PEPs (Politically Exposed Persons) sind Personen, die wichtige öffentliche Ämter innehaben oder innehatten: Staatschefs, Minister, Parlamentarier, Richter hoher Gerichte, Botschafter, Militäroffiziere im Rang eines Generals, Vorstände staatlicher Unternehmen. Auch deren Familienmitglieder und enge Vertraute gelten als PEPs (§ 6 GwG). PEPs erfordern zwingend verstärkte Sorgfaltspflichten (§ 15 Abs. 3 GwG).
Was sind verstärkte Sorgfaltspflichten nach § 15 GwG?
Verstärkte Sorgfaltspflichten bei PEPs (§ 15 Abs. 3 GwG) umfassen: Senior-Management-Genehmigung für Geschäftsbeziehung, Klärung der Herkunft des Vermögens und der Mittel, Intensivierte laufende Überwachung. Beim Erkennen eines PEP-Status einer bestehenden Geschäftsbeziehung müssen die verstärkten Maßnahmen unverzüglich ergriffen werden.
Welche Sanktionen drohen bei Verstößen gegen § 10 GwG?
Verstöße gegen die Sorgfaltspflichten des GwG können als Ordnungswidrigkeiten mit Bußgeldern bis zu 1 Million € (bei Vorsatz und erheblichem Verstoß bis zu 5 Mio. € oder das Zweifache des wirtschaftlichen Vorteils) geahndet werden. Die BaFin und Landeszentralbanken sind Aufsichtsbehörden. Wiederholte schwere Verstöße können zur Aberkennung der Geschäftserlaubnis führen.
Was ist der Unterschied zwischen vereinfachten, allgemeinen und verstärkten Sorgfaltspflichten?
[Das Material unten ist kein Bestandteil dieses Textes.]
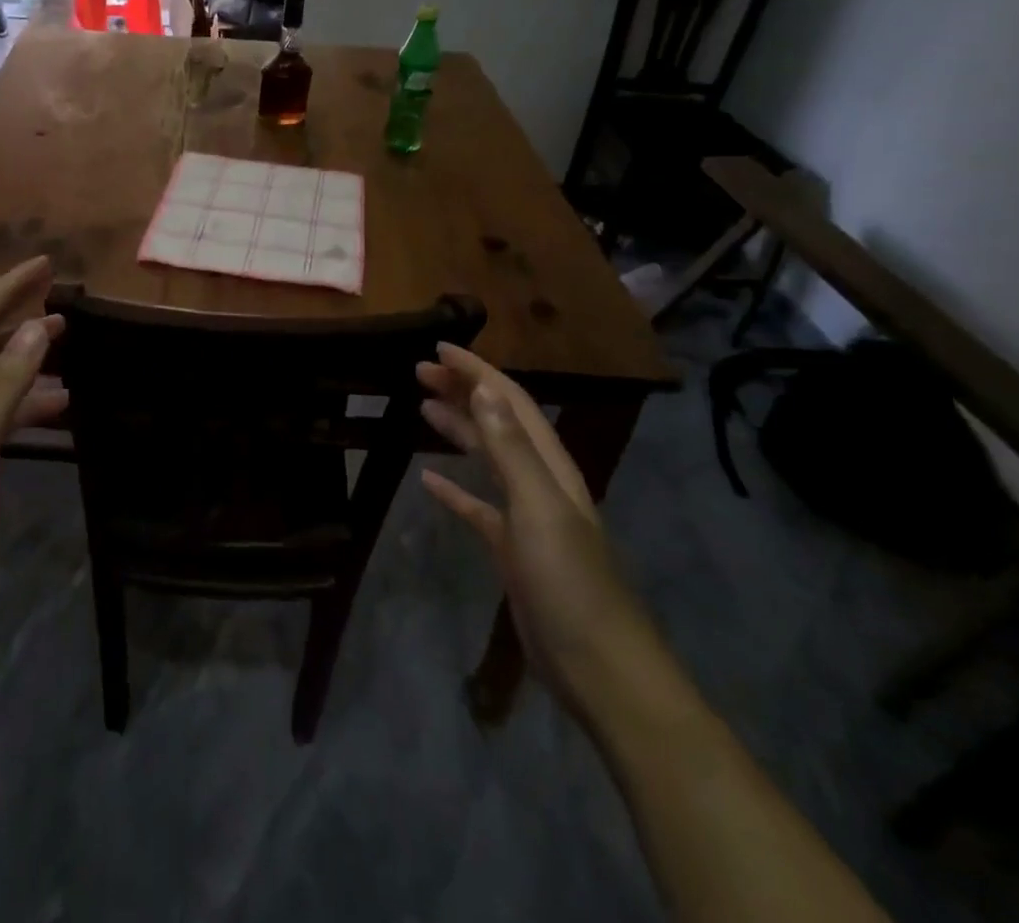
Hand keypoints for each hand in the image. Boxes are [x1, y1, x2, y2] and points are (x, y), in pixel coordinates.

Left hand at [0, 257, 67, 606]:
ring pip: (0, 372)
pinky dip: (33, 399)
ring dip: (32, 353)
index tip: (47, 264)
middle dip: (22, 310)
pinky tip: (62, 406)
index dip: (11, 285)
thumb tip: (38, 325)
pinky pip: (6, 409)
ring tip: (70, 343)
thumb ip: (6, 381)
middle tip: (65, 298)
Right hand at [418, 345, 661, 715]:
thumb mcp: (539, 509)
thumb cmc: (569, 583)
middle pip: (498, 422)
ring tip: (422, 406)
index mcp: (549, 467)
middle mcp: (539, 482)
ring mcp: (526, 517)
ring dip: (458, 428)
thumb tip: (484, 389)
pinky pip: (478, 507)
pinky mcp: (512, 550)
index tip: (438, 349)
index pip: (510, 403)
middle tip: (419, 371)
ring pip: (488, 458)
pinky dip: (455, 488)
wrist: (599, 669)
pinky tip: (429, 480)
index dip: (476, 372)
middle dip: (462, 391)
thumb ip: (511, 450)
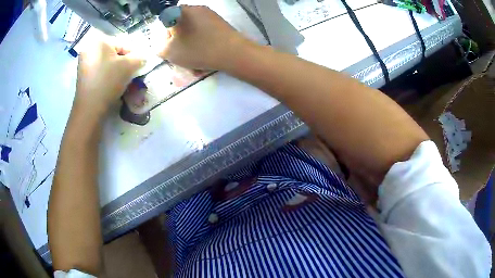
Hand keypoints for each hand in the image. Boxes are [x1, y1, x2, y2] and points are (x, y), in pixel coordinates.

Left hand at [75, 40, 143, 114]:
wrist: (89, 108)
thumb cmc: (108, 82)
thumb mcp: (129, 66)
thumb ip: (139, 57)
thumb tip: (143, 57)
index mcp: (99, 41)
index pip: (123, 44)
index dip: (134, 54)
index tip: (140, 66)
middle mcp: (89, 48)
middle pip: (114, 52)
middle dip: (124, 62)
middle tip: (131, 73)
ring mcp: (84, 62)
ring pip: (106, 61)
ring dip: (116, 68)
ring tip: (122, 80)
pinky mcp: (82, 74)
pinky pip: (99, 69)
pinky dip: (107, 74)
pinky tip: (111, 83)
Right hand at [158, 5, 251, 70]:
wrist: (232, 53)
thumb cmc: (197, 49)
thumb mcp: (170, 52)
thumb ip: (160, 48)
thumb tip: (163, 45)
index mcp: (182, 11)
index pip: (166, 20)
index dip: (166, 35)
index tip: (171, 46)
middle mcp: (196, 8)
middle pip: (181, 26)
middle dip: (179, 42)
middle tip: (182, 56)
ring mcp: (211, 15)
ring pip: (194, 32)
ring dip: (191, 46)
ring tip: (195, 62)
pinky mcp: (221, 23)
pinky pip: (205, 33)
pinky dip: (202, 44)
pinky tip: (205, 58)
Vereinfachte Sorgfalt (§ 14 GwG): Bei geringem Risiko — reduzierte Maßnahmen möglich, z.B. kein vollständiger Ausweisnachweis. Allgemeine Sorgfalt (§ 10 GwG): Standardfall — vollständige Identifizierung und Überwachung. Verstärkte Sorgfalt (§ 15 GwG): Bei erhöhtem Risiko (PEP, Hochrisiko-Drittländer, ungewöhnliche Transaktionen) — zusätzliche Nachweise und Senior-Management-Einbindung zwingend erforderlich.